> What to produce
Nothing but the lines from the one containing "parte. Le siguieron" to the end of the data should be returned, each exactly as written.

(Supplied information)

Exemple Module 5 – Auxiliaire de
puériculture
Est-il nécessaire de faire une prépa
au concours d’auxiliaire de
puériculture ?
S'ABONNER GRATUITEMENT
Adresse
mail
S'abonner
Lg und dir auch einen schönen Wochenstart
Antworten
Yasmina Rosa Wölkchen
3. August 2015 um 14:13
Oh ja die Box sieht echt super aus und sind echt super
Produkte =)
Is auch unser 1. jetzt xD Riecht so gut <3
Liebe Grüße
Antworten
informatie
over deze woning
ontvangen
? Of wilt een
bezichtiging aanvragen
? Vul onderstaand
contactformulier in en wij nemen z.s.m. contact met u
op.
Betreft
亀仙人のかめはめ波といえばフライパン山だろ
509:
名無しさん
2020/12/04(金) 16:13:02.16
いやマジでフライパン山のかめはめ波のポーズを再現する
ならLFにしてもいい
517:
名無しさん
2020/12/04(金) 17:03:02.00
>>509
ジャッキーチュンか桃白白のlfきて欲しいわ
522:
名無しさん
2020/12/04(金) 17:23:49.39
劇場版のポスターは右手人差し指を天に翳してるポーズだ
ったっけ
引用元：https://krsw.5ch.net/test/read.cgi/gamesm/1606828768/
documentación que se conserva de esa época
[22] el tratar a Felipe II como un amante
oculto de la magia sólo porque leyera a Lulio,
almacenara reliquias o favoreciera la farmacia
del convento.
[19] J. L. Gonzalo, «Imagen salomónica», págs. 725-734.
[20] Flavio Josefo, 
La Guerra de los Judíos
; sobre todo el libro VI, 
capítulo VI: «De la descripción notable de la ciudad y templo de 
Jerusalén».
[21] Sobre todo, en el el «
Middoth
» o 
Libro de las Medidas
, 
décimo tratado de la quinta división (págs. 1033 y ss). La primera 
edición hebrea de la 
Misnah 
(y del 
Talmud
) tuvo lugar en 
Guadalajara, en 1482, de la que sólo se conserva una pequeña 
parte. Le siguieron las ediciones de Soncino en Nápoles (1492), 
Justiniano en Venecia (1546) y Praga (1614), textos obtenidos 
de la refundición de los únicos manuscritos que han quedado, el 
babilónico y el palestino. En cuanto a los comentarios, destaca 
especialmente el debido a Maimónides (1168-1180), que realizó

(End Supplied information)

> Response area
parte. Le siguieron las ediciones de Soncino en Nápoles (1492), 
Justiniano en Venecia (1546) y Praga (1614), textos obtenidos 
de la refundición de los únicos manuscritos que han quedado, el 
babilónico y el palestino. En cuanto a los comentarios, destaca 
especialmente el debido a Maimónides (1168-1180), que realizó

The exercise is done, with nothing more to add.